**Work instruction**
Return the listing below exactly. Leave its pictures out.

**Provided records**
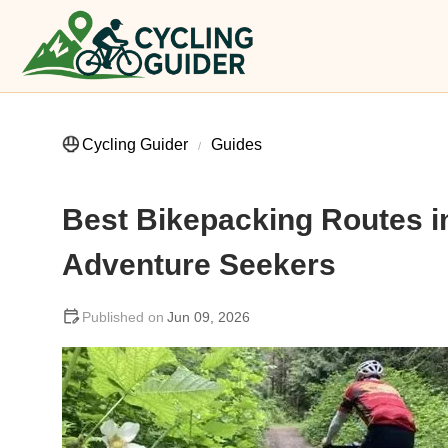
Cycling Guider
Guides
Best Bikepacking Routes in
Adventure Seekers
Jun 09, 2026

**Expected answer**
Cycling Guider
Guides
Best Bikepacking Routes in
Adventure Seekers
Jun 09, 2026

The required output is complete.